Tuesday, July 13, 2010

Review: Waterstone Winery Chardonnay and Merlot

A Honda Accord Wine For The Pottery Barn Crowd


Bottom Line: Correct varietal characteristics made in way that ensures mass appeal.  Right down the middle.

The Rest Of The Story: (Full disclosure: These wines were received as press samples from the winery's PR firm.)  These wines ought to do well on the upper shelves at suburban grocery stores.  They're right down the middle and have mass appeal the same way that Pottery Barn does - safe, fashionable, and neutral.  And if you're a "Napa or nuthin'" shopper, you'll love the price.

What's so wrong about being right down the middle?  Nothing.  You've had these wines before.  You know exactly what to expect.  They are exactly what they claim to be - Carneros Chard and Napa Merlot - nothing more, nothing less. 

Adventure-seekers, on the other hand, will want to pursue arousal elsewhere... 



2008 Waterstone Chardonnay Carneros $18
Pale straw color and - wow - jumpy aromatics that don't wait for you to stick your nose in the glass.  When you do, low and behold, it smells like Chardonnay.  Tastes like it, too.  Right down the middle California Chardonnay with some polish and a welcome dose of soft acids that meet pasta, seafood, and lighter vegan fare proudly.

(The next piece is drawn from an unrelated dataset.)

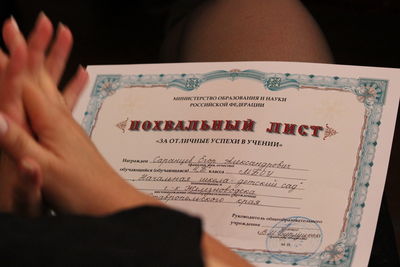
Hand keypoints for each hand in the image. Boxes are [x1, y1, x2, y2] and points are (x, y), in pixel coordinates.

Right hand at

2007 Waterstone Merlot Napa Valley $18
The density of Pinot Noir, but with less violet color.  Slightly fast/hot nose, but not unpleasantly so.  Like the Chard, right down the middle.  True varietal characteristics with enough Cab-like sharpness to make it a meat-loving companion.  Medium-bodied with lingering tannins indicate a few years would do this wine wonders.  A few days after opening only reinforces that notion.  Nothing to not like here, nor anything to wet your pants about. 

2 comments:

  1. I wish I could read more reviews like this -- not nasty, not taking the winemaker to task for not producing the second coming of Rubicon or something, but just an honest appraisal of a decent wine. We've all had these wines a thousand times before -- Blackstone, Estancia, Clos du Bois, etc. Nothing wrong with them, and they're wines you're going to run into at barbecues and casual dinners when a guest stopped at the local grocery store to pick up a bottle on the way over.

    ReplyDelete
  2. Exactly right, Craig. Thanks for chiming in.